Well before the establishment of ITQs, in the early 1970s, surf clam fishing—particularly in the Mid-Atlantic—had been rocked by wild boom and bust cycles driven by a combination of overfishing and natural disasters. A particularly bad period of low dissolved oxygen in the waters off of New Jersey killed a large portion of the surf clam stock and gave momentum to prevent the unregulated industry from harvesting the remaining clams into economic extinction.

Thus, in 1977, the Mid-Atlantic surf clam fishery instituted a total allowable catch and became the first in the nation to limit the entry of new vessels. Fishing time limits per vessel also were instituted to spread the catch over time.

Though the idea of allocating a share of the quota to individual vessels was present from the beginning, instituting such a system was stymied by arguments about how to allocate the valuable shares, given large differences in interest and power in the industry, according to Sharing the Fish, a report by the National Research Council.

Owner-operators and small fleet owners, for instance, resisted an early proposal to allow fishermen to trade and consolidate allocations of fishing time because they feared that this would give unfair clout and advantage to larger owners. “Everyone had a different point of view and they were watching out for their own interests,” explains David Wallace a former surf clam fisherman and industry consultant. Also, the idea of allocating quotas to vessels was problematic to many, as it was tantamount to giving away a public resource.

While the debates raged, the capital invested in the fishery steadily increased. Though the total number of participating ships remained the same, the number of small vessels decreased as they were replaced by bigger and more powerful boats. As a consequence, allowed fishing time steadily decreased until, in 1987, surf clam boats were allowed to fish only eight hours out of every month, even though the harvestable clam population had greatly increased.

Finally by 1988, the Mid-Atlantic Fishery Management Council created ITQs that could be freely sold and traded. Quota shares were divided among the owners of vessels that had harvested surf clams and ocean quahogs in the previous decade, according to complicated formulas which varied by region and were based on catch history.

Since the introduction of the ITQ program in 1990, the surf clam and ocean quahog industries saw dramatic change.

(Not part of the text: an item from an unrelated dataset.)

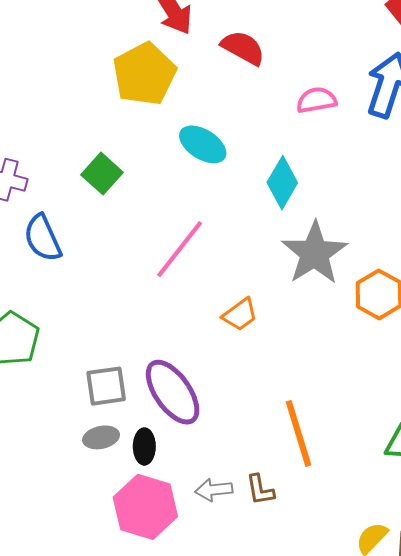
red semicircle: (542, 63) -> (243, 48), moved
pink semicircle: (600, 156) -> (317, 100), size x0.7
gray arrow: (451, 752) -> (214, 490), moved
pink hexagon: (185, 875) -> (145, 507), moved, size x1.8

The number of vessels active in both fisheries has declined markedly—from 133 vessels harvesting surf clams in 1988 to 48 by 1994 and, similarly, from 62 to 35 in the ocean quahog fishery over the same period. About one-third of vessel owners stopped fishing and leased out their quotas. At the same time, total employment in the clam fishing industry declined, but full-time employment became more common.

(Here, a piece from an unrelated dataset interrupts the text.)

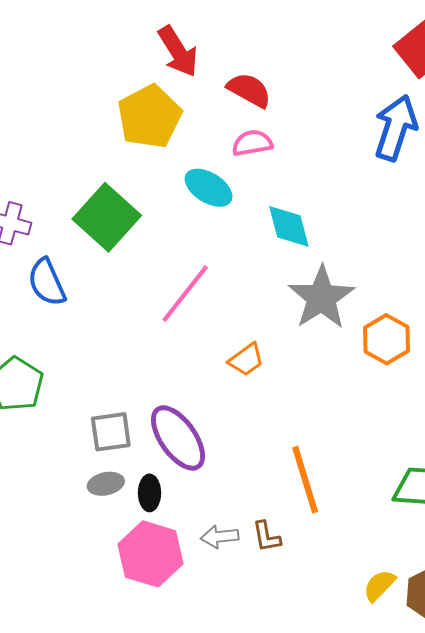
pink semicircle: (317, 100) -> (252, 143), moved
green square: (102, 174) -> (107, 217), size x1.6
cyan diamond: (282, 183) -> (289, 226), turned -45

Thus, the ITQ program helped address the vexing issue of excess capacity. But whether or not it is applicable to other fisheries is not clear. The surf clam and ocean quahog industries were much smaller and more concentrated to begin with than say, the groundfish fleets, which consist of more than 3,000 vessels distributed over a much larger geographic area. The surf clams and ocean quahogs are relatively easy to target, and their extraction is more akin to mining than to fishing (they get dug out of the ground with large dredges, in a way that makes it less likely that other species get harvested at the same time). In contrast, groundfish involve a mix of several different species that share the same habitat. The number of landing sites for the clams was relatively small, facilitating enforcement of regulations. And, the industry was not in direct competition with other interest groups such as recreational fishermen and environmentalists.